Y mientras me decía todo esto, se pasaba un pañuelo blanco por el área de la frente; las manos le temblaban y le cambiaba el color. Ahora bien, si este hombre continúa atormentándose con tales preguntas, lo más seguro es que acabe quitándose la vida.
Los seres que han quedado paralizados por tales preocupaciones son por lo regular inteligentes, avispados, agudos. Las preguntas que hacen (y se hacen) son de una hondura desconcertante: «¿Por qué sufren los buenos? ¿Por qué gozan los malos? ¿Por qué el hombre que se esfuerza en cumplir la voluntad de Dios es menos afortunado en las cosas de esta vida que aquel a quien Dios y sus mandamientos le importan un comino?». Sus preguntas alcanzan cumbres metafísicas cuando tocan, por ejemplo, el tema de la muerte. «¿Vale la pena vivir aun cuando tengamos que morir? ¿Morir es ser olvidados? Y si hemos de ser olvidados, ¿qué sentido tiene el que hayamos nacido? ¿Después de nuestra muerte desaparecerá cuanto hicimos y amamos? Ahora bien, si esto es así –como parece que es-, ¿para qué todo, para qué?». Entonces se les apaga el brillo de los ojos y el movimiento de las manos se les vuelve torpe. «¡Ah! –gime un personaje de Bruno Frank (1887-1945), el novelista alemán-. ¡Pensar que dejaremos en manos indiferentes lo que hemos construido con tanto amor!».
Pero la voz que habló a San Antonio no lo invitaba a la indiferencia, a la renuncia de la filosofía o al desinterés por lo demás: lo invitaba, simplemente, a no perder la esperanza ni la alegría con interrogantes que no tienen respuesta porque se trata, por decirlo así, de los secretos de Dios.

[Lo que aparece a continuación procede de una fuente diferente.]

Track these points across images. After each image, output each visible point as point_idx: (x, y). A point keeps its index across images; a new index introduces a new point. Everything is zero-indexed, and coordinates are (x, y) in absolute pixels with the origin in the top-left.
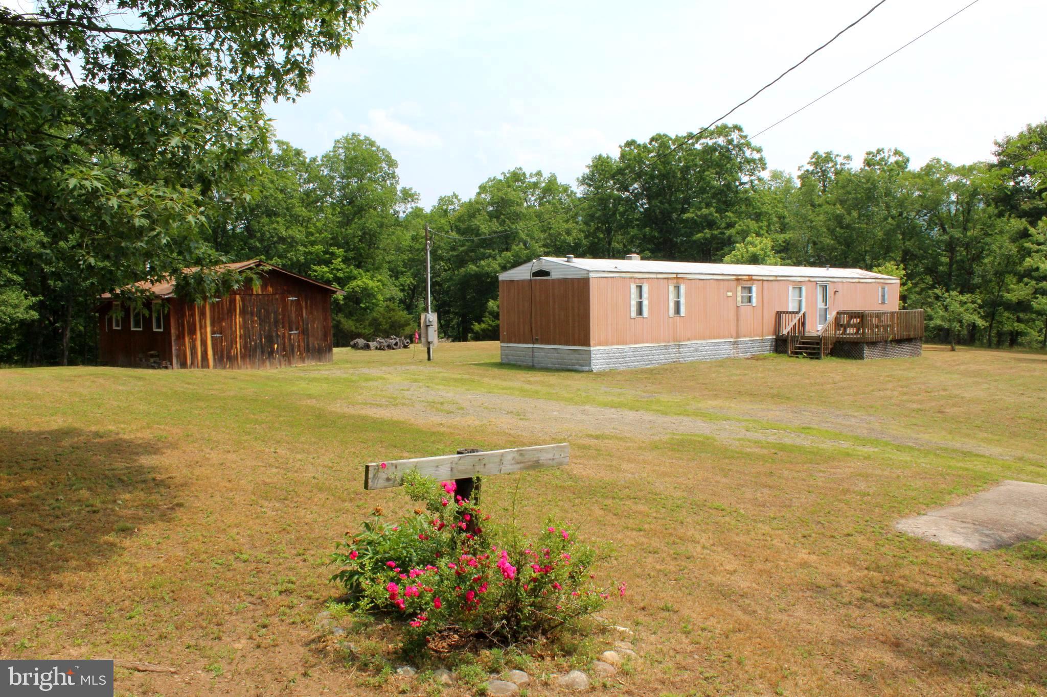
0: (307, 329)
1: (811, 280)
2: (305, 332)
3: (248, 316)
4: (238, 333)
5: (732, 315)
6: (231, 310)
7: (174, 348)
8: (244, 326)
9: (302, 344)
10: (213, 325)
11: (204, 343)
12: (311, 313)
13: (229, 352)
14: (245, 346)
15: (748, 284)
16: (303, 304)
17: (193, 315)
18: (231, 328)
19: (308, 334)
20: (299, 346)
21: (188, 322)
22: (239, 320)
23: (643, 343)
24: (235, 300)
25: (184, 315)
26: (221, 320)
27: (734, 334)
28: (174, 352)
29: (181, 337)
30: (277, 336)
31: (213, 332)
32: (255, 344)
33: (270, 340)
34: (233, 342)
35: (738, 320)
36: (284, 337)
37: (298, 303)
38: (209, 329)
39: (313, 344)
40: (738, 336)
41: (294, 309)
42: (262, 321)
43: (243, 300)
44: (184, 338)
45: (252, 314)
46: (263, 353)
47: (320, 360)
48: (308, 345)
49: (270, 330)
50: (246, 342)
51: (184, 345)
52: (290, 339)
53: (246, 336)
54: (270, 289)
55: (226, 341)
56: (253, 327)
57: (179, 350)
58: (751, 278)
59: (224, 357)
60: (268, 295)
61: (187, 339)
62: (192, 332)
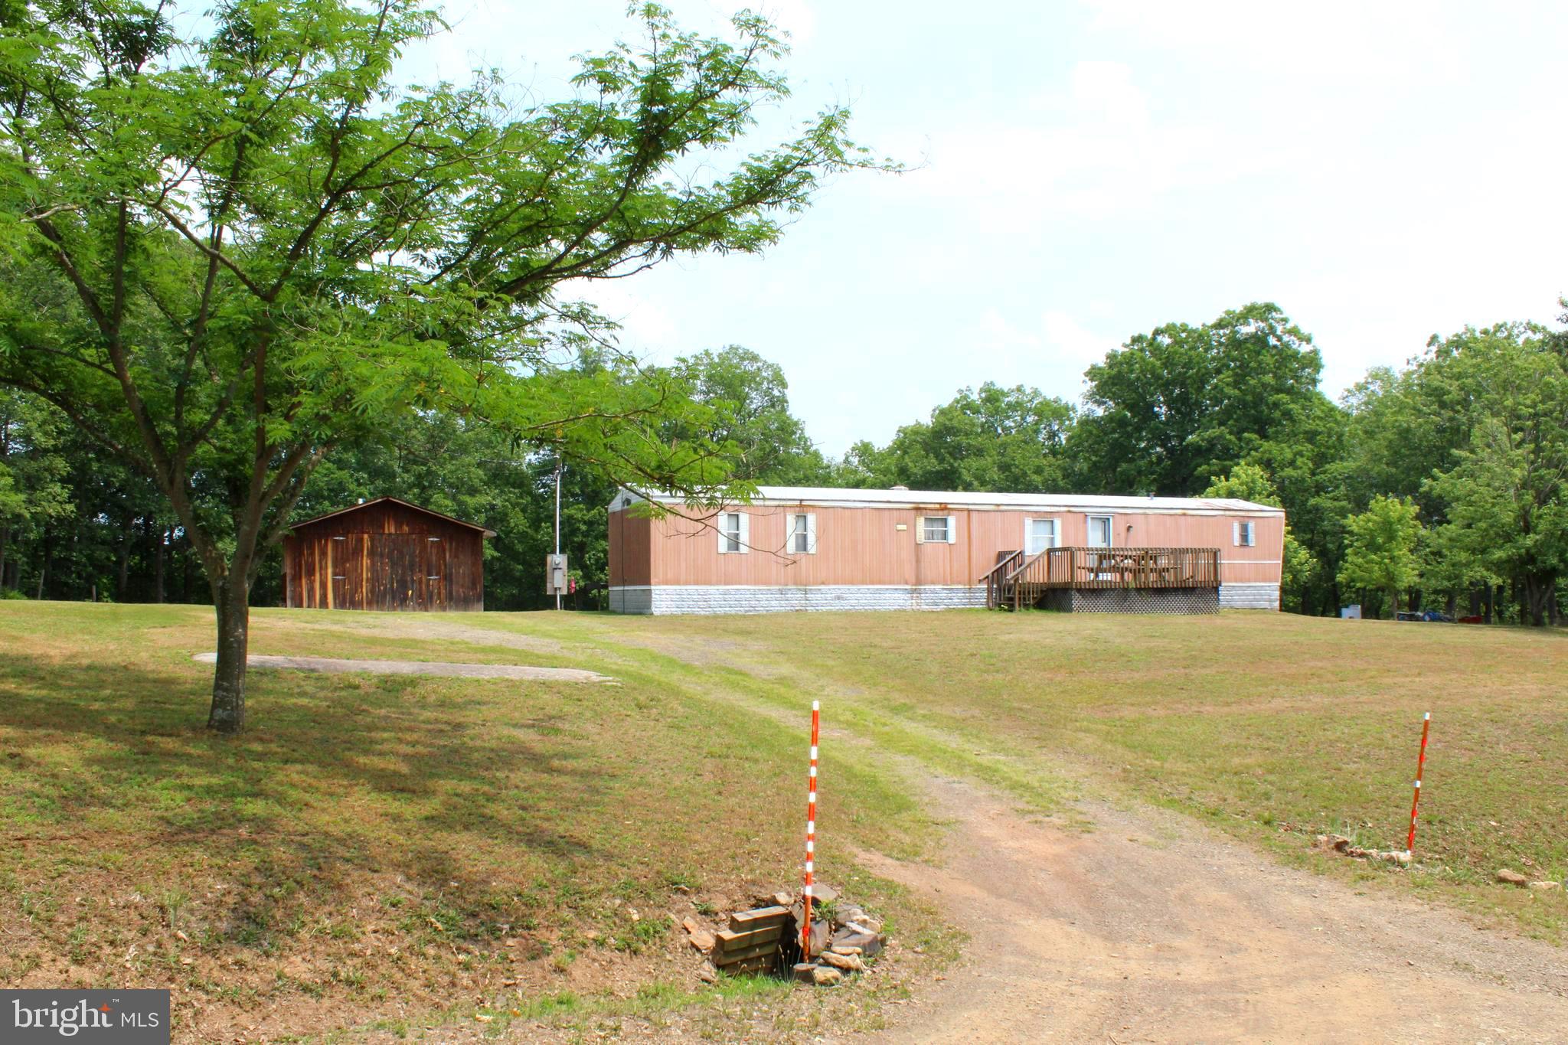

«Quisiera suplicarle que sea paciente con todo aquello que aún no está resuelto en su corazón –pedía Rainer Maria Rilke (1875-1927) a un joven poeta- y que intente amar las preguntas mismas como una habitación que le ha sido vedada, como un libro escrito en una lengua extranjera. No busque ahora las respuestas que no se le pueden dar, porque quizá no podría vivirlas».
Sí, que lo que no ha dependido de nosotros no nos quite la fuerza para hacer lo que sí depende de nosotros. Que la teoría no entorpezca la práctica. Dios sabe por qué suceden ciertas cosas, pero no lo dice. Si Antonio se hubiera desanimado ante tanta contradicción como veían sus ojos, seguramente habría terminado cruzándose de brazos y lanzándose al vacío. Hizo, sin embargo, algo mejor: obedecer el mandato de la voz, renunciar a las preguntas sin respuesta, poner en manos de Dios lo que no alcanzaba a comprender y apresurarse a realizar lo que le tocaba. En eso sonsistió su sabiduría. Y también, claro está, su santidad.